PET can be safely used to guide treatment in patients with untreated advanced-stage classical Hodgkin lymphoma after 2 cycles of upfront de-escalated BEACOPP.
Olivier Casasnovas, MD
PET can be safely used to guide treatment in patients with untreated advanced-stage classical Hodgkin lymphoma after 2 cycles of upfront de-escalated BEACOPP (BEAesc), according to findings presented at the 2018 European Hematology Association Congress.1,2 The final analysis of the phase III LYSA randomized study was presented by lead author Olivier Casasnovas, MD.
In the LYSA study, 823 patients were enrolled; there were 413 patients in the standard arm and 410 patients in the experimental arm, which was driven by PET. In the experimental arm, PET2-negative patients received 4 cycles of ABVD after 2 BEAesc cycles, and PET2-positive patients received 4 cycles of BEAesc after the initial 2 cycles of BEAesc. The standard arm comprised of 6 cycles of BEAesc with no PET-driven strategy.
Investigators aimed to evaluate whether de-escalation of BEACOPP in patients with advanced Hodgkin lymphoma would be beneficial without diminishing disease control. PET positivity in the standard arm and the experimental arm were comparable (12% vs 13%).
“[Patients received] 2 cycles of BEAesc in order to obtain disease control similar to 6 cycles of BEAesc with lower toxicity,” said Casasnovas, of Clinique Centre Hospitalier Universitaire de Dijon in Dijon, France.
The 5-year progression-free survival (PFS) was 85.7% in the experimental arm, which was comparable with the 5-year PFS in the standard arm (86.2%). Additionally, the 5-year overall survival (OS) in the experimental arm slightly edged out the 5-year OS in the standard arm (96.4% vs 95.2%), according to Casasnovas.
Historically, BEAesc has been shown to improve PFS, but it has not demonstrated an improvement in OS versus ABVD in patients with advanced Hodgkin lymphoma.
“The disease control was similar in both arms, and PFS was quite satisfactory with a 5-year PFS of 85.7% in the experimental arm. The overall survival was also similar in both arms,” said Casasnovas.
The estimated 4-year PFS at a median follow-up of 50 months in the PET-driven experimental arm was comparable to the standard arm (87.1% vs 87.4%). In the overall population, PET2-positive patients had a significantly lower 4-year PFS compared with patients who were PET2-negative (70.7% vs 90.4%; P <.0001). This was also true in both randomized arms (75.1% vs 94% and 70.8% vs 91.6% in the standard and PET-driven arms, respectively; P <.0001 for both). The OS was similar in both arms.
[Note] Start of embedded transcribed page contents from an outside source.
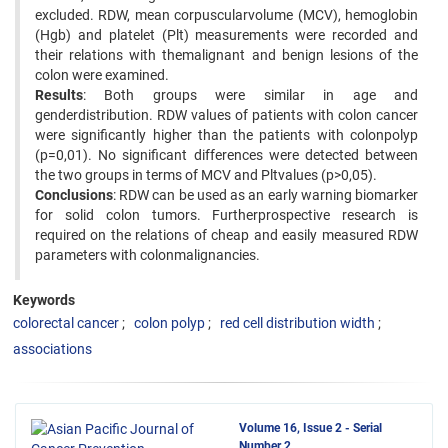
excluded. RDW, mean corpuscularvolume (MCV), hemoglobin
(Hgb) and platelet (Plt) measurements were recorded and
their relations with themalignant and benign lesions of the
colon were examined.
Results
: Both groups were similar in age and
genderdistribution. RDW values of patients with colon cancer
were significantly higher than the patients with colonpolyp
(p=0,01). No significant differences were detected between
the two groups in terms of MCV and Pltvalues (p>0,05).
Conclusions
: RDW can be used as an early warning biomarker
for solid colon tumors. Furtherprospective research is
required on the relations of cheap and easily measured RDW
parameters with colonmalignancies.
Keywords
colorectal cancer
colon polyp
red cell distribution width
associations
Volume 16, Issue 2 - Serial
Number 2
The PET scan was analyzed centrally in real-time, which Casanovas said makes this approach quite easy to implement in practice. Based on these results, 346 (84%) patients in the experimental arm received 4 cycles of ABVD and 51 (12%) received 4 additional cycles of BEAesc.
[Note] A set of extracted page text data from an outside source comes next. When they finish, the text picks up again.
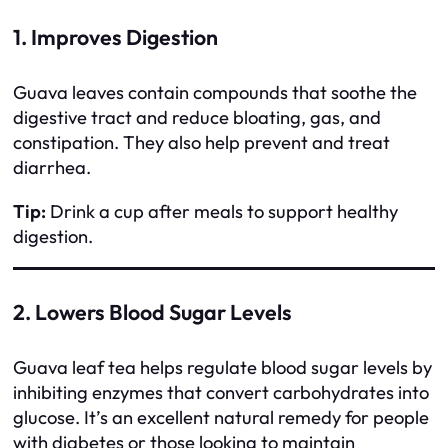
1. Improves Digestion
Guava leaves contain compounds that soothe the
digestive tract and reduce bloating, gas, and
constipation. They also help prevent and treat
diarrhea.
Tip:
Drink a cup after meals to support healthy
digestion.
2. Lowers Blood Sugar Levels
Guava leaf tea helps regulate blood sugar levels by
inhibiting enzymes that convert carbohydrates into
glucose. It’s an excellent natural remedy for people
with diabetes or those looking to maintain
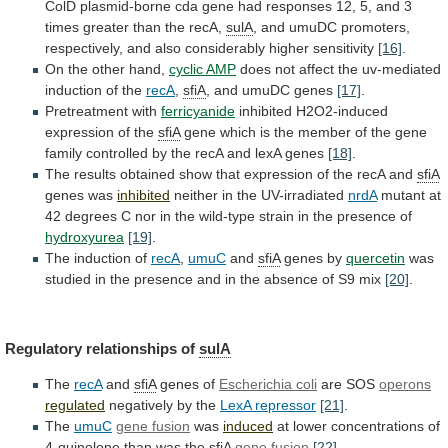
ColD
plasmid-borne
cda
gene
had
responses
12,
5,
and
3
times
greater
than
the
recA,
sulA
,
and
umuDC
promoters,
respectively,
and
also
considerably
higher
sensitivity
[16]
.
On
the
other
hand,
cyclic AMP
does
not
affect
the
uv-mediated
induction
of
the
recA
,
sfiA
,
and
umuDC
genes
[17]
.
Pretreatment with
ferricyanide
inhibited
H2O2-induced
expression
of
the
sfiA
gene
which
is
the
member
of
the
gene
family
controlled
by
the
recA
and
lexA
genes
[18]
.
The
results
obtained
show
that
expression
of
the
recA
and
sfiA
genes was
inhibited
neither
in
the
UV-irradiated
nrdA
mutant
at
42
degrees
C
nor
in
the
wild-type
strain
in
the
presence
of
hydroxyurea
[19]
.
The
induction
of
recA
,
umuC
and
sfiA
genes by
quercetin
was
studied
in
the
presence
and
in
the
absence
of
S9
mix
[20]
.
Regulatory relationships of
sulA
The
recA
and
sfiA
genes
of
Escherichia coli
are SOS
operons
regulated
negatively
by
the
LexA repressor
[21]
.
The
umuC
gene fusion
was
induced
at
lower
concentrations
of
4-quinolone
than
was
the
sfiA
gene
fusion
[22]
.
"PET performed after 2 cycles of BEAesc can be safely used to guide subsequent treatment and supports the response-adapted strategy [of] delivering 4 cycles of ABVD for patients with negative PET2,” said Casasnovas.
Findings showed that treatment can be reduced in 84% of patients without impairing the disease control, allowing a significant reduction in treatment-related toxicity in most patients.
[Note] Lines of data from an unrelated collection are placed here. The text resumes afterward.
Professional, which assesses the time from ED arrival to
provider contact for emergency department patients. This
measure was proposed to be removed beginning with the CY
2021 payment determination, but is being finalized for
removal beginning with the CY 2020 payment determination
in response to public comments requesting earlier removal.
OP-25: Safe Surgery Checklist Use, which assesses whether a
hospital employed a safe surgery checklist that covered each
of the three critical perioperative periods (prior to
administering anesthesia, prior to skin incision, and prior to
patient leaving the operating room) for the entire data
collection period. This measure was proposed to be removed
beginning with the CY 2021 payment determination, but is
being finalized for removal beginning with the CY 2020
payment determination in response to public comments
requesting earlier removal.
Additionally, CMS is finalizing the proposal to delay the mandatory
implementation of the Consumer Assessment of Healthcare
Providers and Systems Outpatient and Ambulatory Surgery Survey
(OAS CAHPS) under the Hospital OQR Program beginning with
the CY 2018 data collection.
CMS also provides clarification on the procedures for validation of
Toxicity was higher in patients who received 6 cycles of BEAesc compared with patients who received 2 cycles of BEAesc plus 4 cycles of ABVD. Serious adverse events (AEs) were reported in both arms, although the rates of these AEs were notably lower in the experimental arm.
“The toxicity in the experimental arm, including serious AEs was significantly reduced,” said Casasnovas. “We reduced the risk over serious AEs about 40%.”
The most frequent grade ≥3 AEs were anemia (11% vs 2%), leukopenia (85% vs 74%), thrombocytopenia (44% vs 15%), and sepsis (7% vs 3%) in the standard arm and experimental arm, respectively. Of the 823 patients enrolled, 204 serious treatment-related AEs were reported in 119 (26%) of patients in the standard arm, and 102 serious treatment-related AEs were reported in 62 (17%) patients in the experimental arm. Subsequently, there were 6 deaths in the standard arm and 2 in the experimental arm
"This approach allows us to provide similar patient outcomes compared with standard BEACOPP treatment," said Casasnovas. "It is probably the new standard of treatment in this disease."
These are encouraging data for patients with PET2-negative advanced-stage Hodgkin lymphoma, noted investigators. Conversely, the findings showed a higher risk of disease progression for patients who were PET-positive after 2 cycles of BEAesc. Investigators have suggested that these results should encourage the field to develop new treatment options for patients with advanced-stage classical Hodgkin lymphoma who are PET2-positive.